= Beginning of Section =

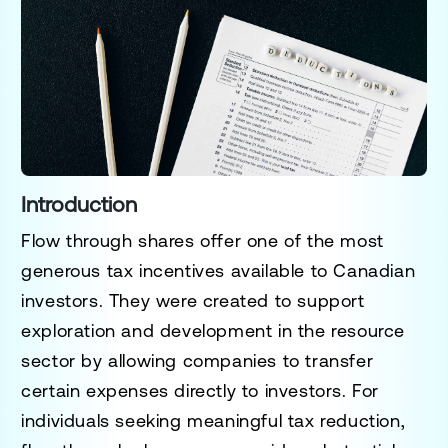
Introduction
Flow through shares offer one of the most
generous tax incentives available to Canadian
investors. They were created to support
exploration and development in the resource
sector by allowing companies to transfer
certain expenses directly to investors. For
individuals seeking meaningful tax reduction,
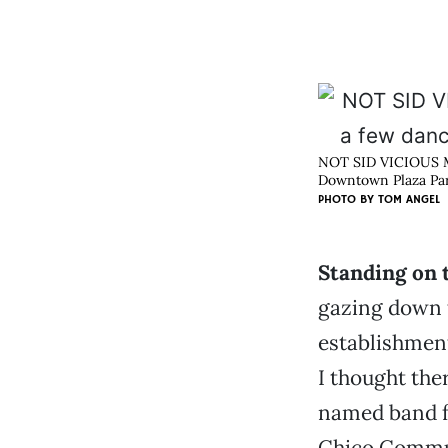
NOT SID VICIOUS Mik
Downtown Plaza Park
PHOTO BY
TOM ANGEL
Standing on 
gazing down t
establishment
I thought the
named band fo
Chico Communi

= End of Section =

> _Work instruction_:
Copy every line from the records that holds the string "investors".

> _Response area_:
investors. They were created to support
certain expenses directly to investors. For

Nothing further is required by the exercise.